早めに経験しておかなければいけないということに気づいて、ふだんの忙しい研修医の業務のなかでも率先して勉強会を作って、人のために自分の勉強してきた知識を伝えるとか、自分のできる、例えば、医療の知識があるので、ボランティアに参加して、人のためになにかするとか。そういったことをやっておくことが一番いいんじゃないかなと思います。

質問者6:ありがとうございます。

「イッツ・チャレンジング」の精神を

千葉:すごく具体的な質問タイムでしたけれども、このあと、本の販売とサイン会もありますので、そこでお話できるタイミングもあると思います。ありがとうございました。最後に一言ずついただけますか。

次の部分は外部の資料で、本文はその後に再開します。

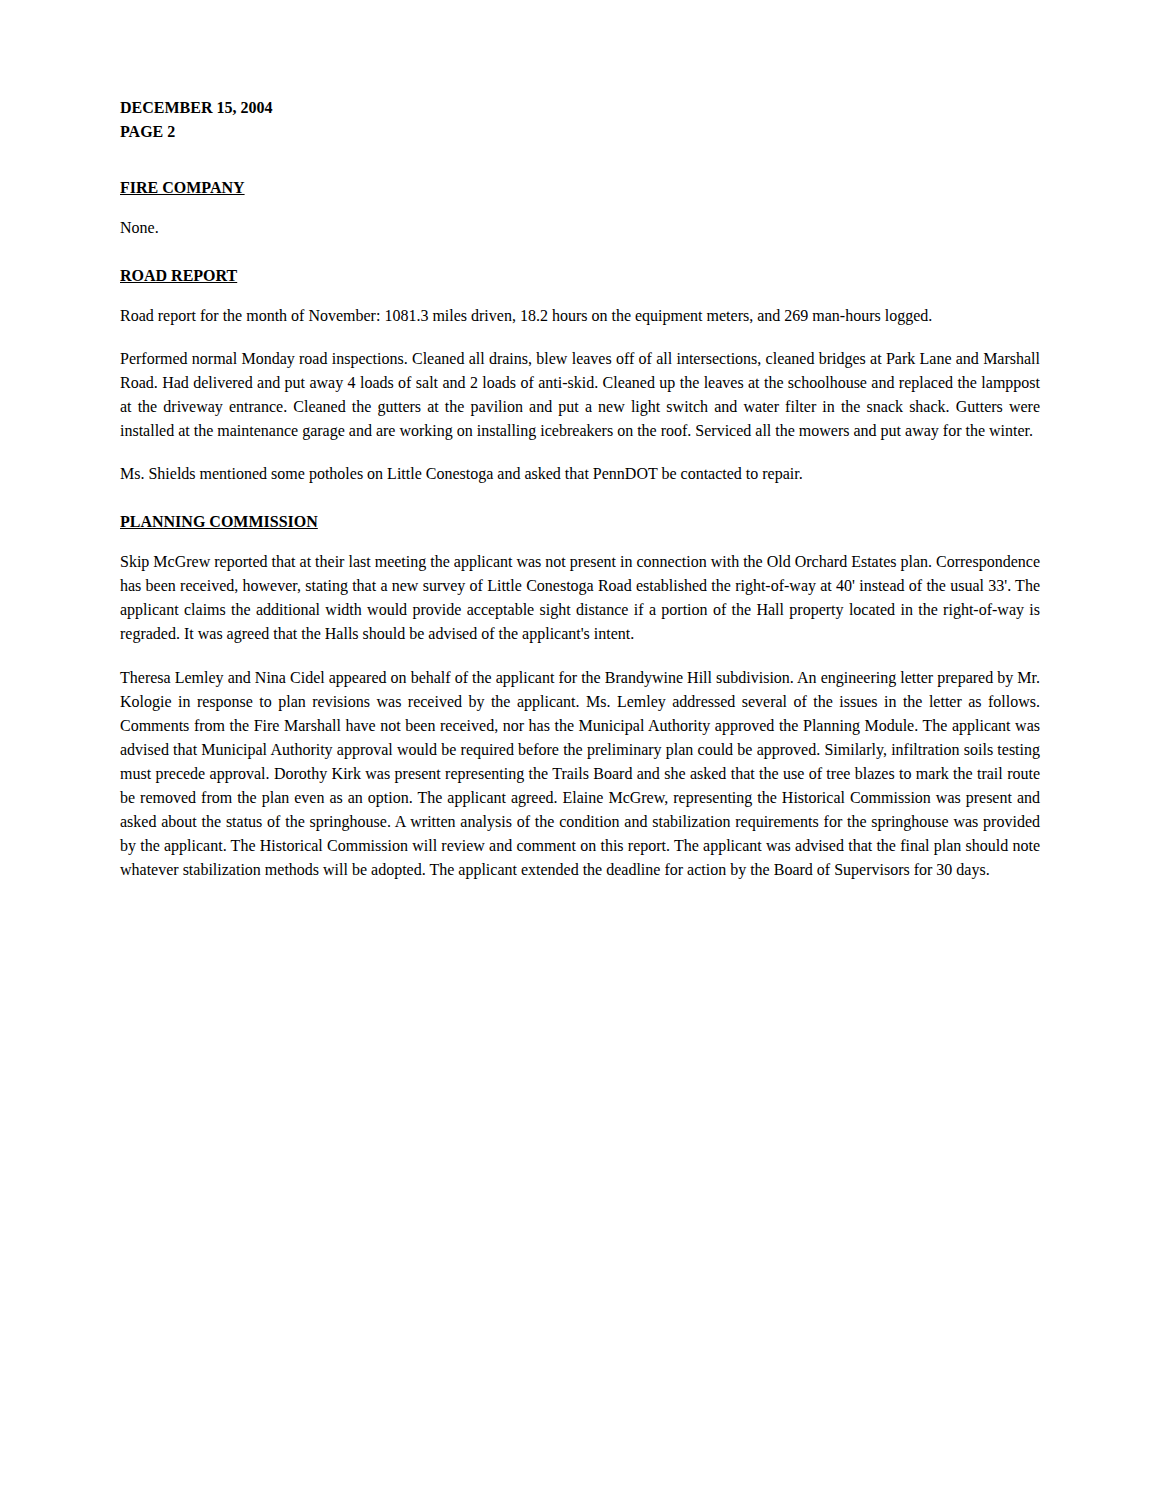DECEMBER 15, 2004
PAGE 2
FIRE COMPANY
None.
ROAD REPORT
Road report for the month of November: 1081.3 miles driven, 18.2 hours on the equipment meters, and 269 man-hours logged.
Performed normal Monday road inspections. Cleaned all drains, blew leaves off of all intersections, cleaned bridges at Park Lane and Marshall Road. Had delivered and put away 4 loads of salt and 2 loads of anti-skid. Cleaned up the leaves at the schoolhouse and replaced the lamppost at the driveway entrance. Cleaned the gutters at the pavilion and put a new light switch and water filter in the snack shack. Gutters were installed at the maintenance garage and are working on installing icebreakers on the roof. Serviced all the mowers and put away for the winter.
Ms. Shields mentioned some potholes on Little Conestoga and asked that PennDOT be contacted to repair.
PLANNING COMMISSION
Skip McGrew reported that at their last meeting the applicant was not present in connection with the Old Orchard Estates plan. Correspondence has been received, however, stating that a new survey of Little Conestoga Road established the right-of-way at 40' instead of the usual 33'. The applicant claims the additional width would provide acceptable sight distance if a portion of the Hall property located in the right-of-way is regraded. It was agreed that the Halls should be advised of the applicant's intent.
Theresa Lemley and Nina Cidel appeared on behalf of the applicant for the Brandywine Hill subdivision. An engineering letter prepared by Mr. Kologie in response to plan revisions was received by the applicant. Ms. Lemley addressed several of the issues in the letter as follows. Comments from the Fire Marshall have not been received, nor has the Municipal Authority approved the Planning Module. The applicant was advised that Municipal Authority approval would be required before the preliminary plan could be approved. Similarly, infiltration soils testing must precede approval. Dorothy Kirk was present representing the Trails Board and she asked that the use of tree blazes to mark the trail route be removed from the plan even as an option. The applicant agreed. Elaine McGrew, representing the Historical Commission was present and asked about the status of the springhouse. A written analysis of the condition and stabilization requirements for the springhouse was provided by the applicant. The Historical Commission will review and comment on this report. The applicant was advised that the final plan should note whatever stabilization methods will be adopted. The applicant extended the deadline for action by the Board of Supervisors for 30 days.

天明:みなさん、すごく具体的な質問をたくさんしてくださって、私も猪俣さんの話が聞けて勉強になりました。みなさん、それぞれ、お仕事とか違いますし、どうやってこれを自分の仕事やキャリアに当てはめていくかというのは、人それぞれだと思うんですけれど、自分のなかでなにが強みになるかな、活かせるかなと、そういうものを見つけて、積極的に計画を立てて、実行していただければと思います。ありがとうございました。

(会場拍手)

猪俣:今日はありがとうございました。一番私が伝えたいのは「イッツ・チャレンジング」という僕の流行りの言葉なんですけど、それを今日覚えていただいて、ぜひ、ふだんの生活のなかでもなにか大変なときにはチャレンジングと考えていただいて、挑戦していただけたらなと思います。ありがとうございました。

(会場拍手)

千葉:では、本日のトークイベントは、ここまでとさせていただきたいと思います。最後に、天明さん、猪俣さんに拍手をお願いします。